A complete answer retypes each of the records below precisely and includes none of the pictures.

RECORDS FOR PROCESSING Block Start

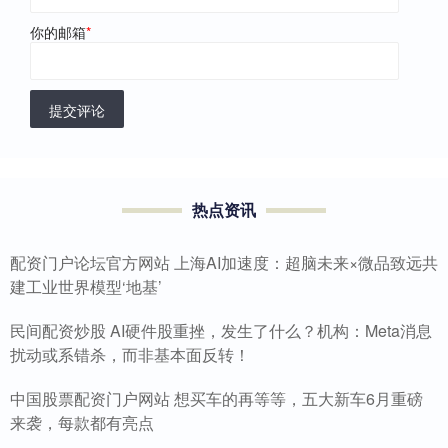
你的邮箱
*
提交评论
热点资讯
配资门户论坛官方网站 上海AI加速度：超脑未来×微品致远共
建工业世界模型‘地基’
民间配资炒股 AI硬件股重挫，发生了什么？机构：Meta消息
扰动或系错杀，而非基本面反转！
中国股票配资门户网站 想买车的再等等，五大新车6月重磅
来袭，每款都有亮点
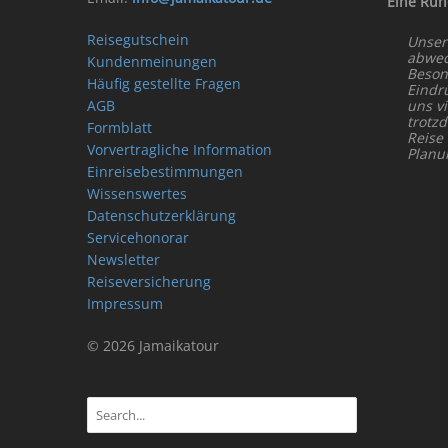
Eine Run
Reisegutschein
Unser
abwech
Kundenmeinungen
Beson
Häufig gestellte Fragen
Eindr
AGB
uns vi
trotz
Formblatt
Reise
Vorvertragliche Information
Planu
Einreisebestimmungen
Wissenswertes
Datenschutzerklärung
Servicehonorar
Newsletter
Reiseversicherung
Impressum
© 2026 Jamaikatour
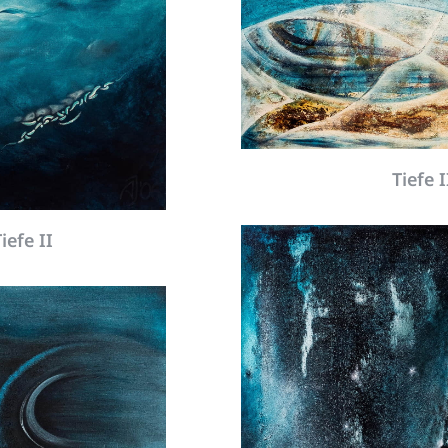
Tiefe I
iefe II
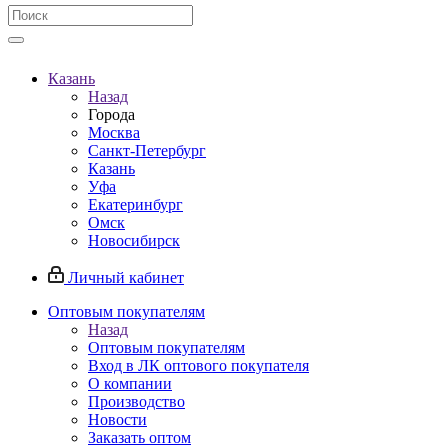
Казань
Назад
Города
Москва
Санкт-Петербург
Казань
Уфа
Екатеринбург
Омск
Новосибирск
Личный кабинет
Оптовым покупателям
Назад
Оптовым покупателям
Вход в ЛК оптового покупателя
О компании
Производство
Новости
Заказать оптом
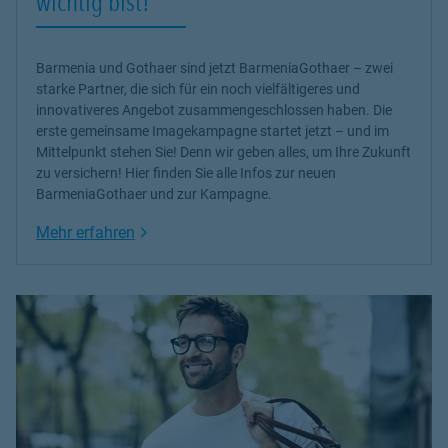
wichtig bist!
Barmenia und Gothaer sind jetzt BarmeniaGothaer – zwei
starke Partner, die sich für ein noch vielfältigeres und
innovativeres Angebot zusammengeschlossen haben. Die
erste gemeinsame Imagekampagne startet jetzt – und im
Mittelpunkt stehen Sie! Denn wir geben alles, um Ihre Zukunft
zu versichern! Hier finden Sie alle Infos zur neuen
BarmeniaGothaer und zur Kampagne.
Link Opens in New Tab
Mehr erfahren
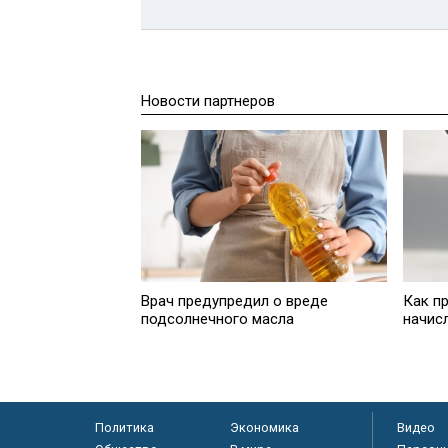
Новости партнеров
Врач предупредил о вреде
Как пр
подсолнечного масла
начис
Политика
Экономика
Видео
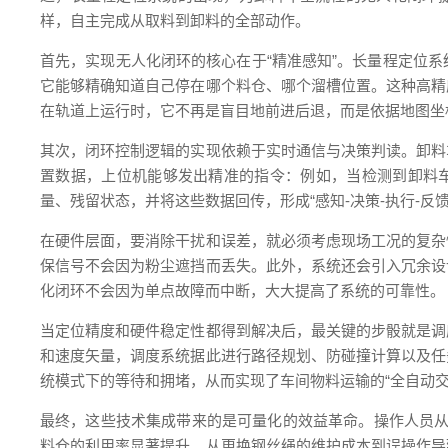
样，自主完成从取料到卸料的全部动作。
首先，实现无人化闭环的核心在于“精准感知”。长量程定位
它能够精确知道自己停在哪个料仓、哪个溜槽位置。这种高精
在轨道上运行时，它不再是盲目地前进后退，而是依据地图坐
其次，闭环控制逻辑的实现依赖于实时通信与决策判读。卸料
置数据，上位机能够发出精准的指令：例如，当检测到卸料
量、残留状态，并将这些数据回传，形成“感知-决策-执行-反
在硬件层面，要消除干扰和误差，就必须考虑现场工况的复杂
保信号不会因为粉尘遮挡而丢失。此外，系统还会引入冗余设
化闭环不会因为单点故障而中断，大大提高了系统的可靠性。
当定位精度和硬件稳定性都得到解决后，最关键的步骰就是调
和速度矢量，调度系统据此进行路径规划、防碰撞计算以及任
统模式下的等待和拥堵，从而实现了车间物料运输的“全自动交
最终，这些技术集成带来的是可量化的效益革命。操作人员从
料仓的利用率显著提升。从更换钢丝绳的维护成本到误操作导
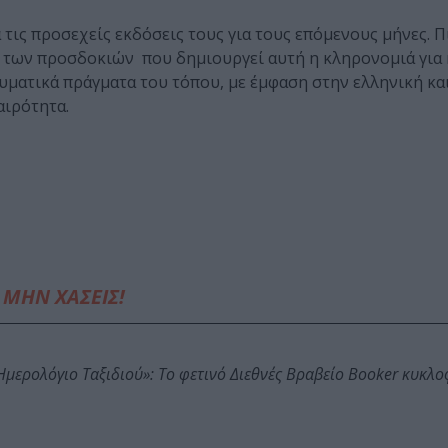
τις προσεχείς εκδόσεις τους για τους επόμενους μήνες. Π
 των προσδοκιών που δημιουργεί αυτή η κληρονομιά για 
υματικά πράγματα του τόπου, με έμφαση στην ελληνική κα
αιρότητα.
ΜΗΝ ΧΑΣΕΙΣ!
: Ημερολόγιο Ταξιδιού»: Το φετινό Διεθνές Βραβείο Booker κυκλ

RECORDS FOR PROCESSING Block End

=== RESPONSE AREA ===
你的邮箱
*
提交评论
热点资讯
配资门户论坛官方网站 上海AI加速度：超脑未来×微品致远共
建工业世界模型‘地基’
民间配资炒股 AI硬件股重挫，发生了什么？机构：Meta消息
扰动或系错杀，而非基本面反转！
中国股票配资门户网站 想买车的再等等，五大新车6月重磅
来袭，每款都有亮点
Eine Run
Reisegutschein
Unser
abwech
Kundenmeinungen
Beson
Häufig gestellte Fragen
Eindr
AGB
uns vi
trotz
Formblatt
Reise
Vorvertragliche Information
Planu
Einreisebestimmungen
Wissenswertes
Datenschutzerklärung
Servicehonorar
Newsletter
Reiseversicherung
Impressum
© 2026 Jamaikatour
Tiefe I
iefe II
Казань
Назад
Города
Москва
Санкт-Петербург
Казань
Уфа
Екатеринбург
Омск
Новосибирск
Личный кабинет
Оптовым покупателям
Назад
Оптовым покупателям
Вход в ЛК оптового покупателя
О компании
Производство
Новости
Заказать оптом
wichtig bist!
Barmenia und Gothaer sind jetzt BarmeniaGothaer – zwei
starke Partner, die sich für ein noch vielfältigeres und
innovativeres Angebot zusammengeschlossen haben. Die
erste gemeinsame Imagekampagne startet jetzt – und im
Mittelpunkt stehen Sie! Denn wir geben alles, um Ihre Zukunft
zu versichern! Hier finden Sie alle Infos zur neuen
BarmeniaGothaer und zur Kampagne.
Link Opens in New Tab
Mehr erfahren
Новости партнеров
Врач предупредил о вреде
Как пр
подсолнечного масла
начис
Политика
Экономика
Видео
样，自主完成从取料到卸料的全部动作。
首先，实现无人化闭环的核心在于“精准感知”。长量程定位
它能够精确知道自己停在哪个料仓、哪个溜槽位置。这种高精
在轨道上运行时，它不再是盲目地前进后退，而是依据地图坐
其次，闭环控制逻辑的实现依赖于实时通信与决策判读。卸料
置数据，上位机能够发出精准的指令：例如，当检测到卸料
量、残留状态，并将这些数据回传，形成“感知-决策-执行-反
在硬件层面，要消除干扰和误差，就必须考虑现场工况的复杂
保信号不会因为粉尘遮挡而丢失。此外，系统还会引入冗余设
化闭环不会因为单点故障而中断，大大提高了系统的可靠性。
当定位精度和硬件稳定性都得到解决后，最关键的步骰就是调
和速度矢量，调度系统据此进行路径规划、防碰撞计算以及任
统模式下的等待和拥堵，从而实现了车间物料运输的“全自动交
最终，这些技术集成带来的是可量化的效益革命。操作人员从
料仓的利用率显著提升。从更换钢丝绳的维护成本到误操作导
τις προσεχείς εκδόσεις τους για τους επόμενους μήνες. Π
 των προσδοκιών που δημιουργεί αυτή η κληρονομιά για 
υματικά πράγματα του τόπου, με έμφαση στην ελληνική κα
αιρότητα.
ΜΗΝ ΧΑΣΕΙΣ!
: Ημερολόγιο Ταξιδιού»: Το φετινό Διεθνές Βραβείο Booker κυκλ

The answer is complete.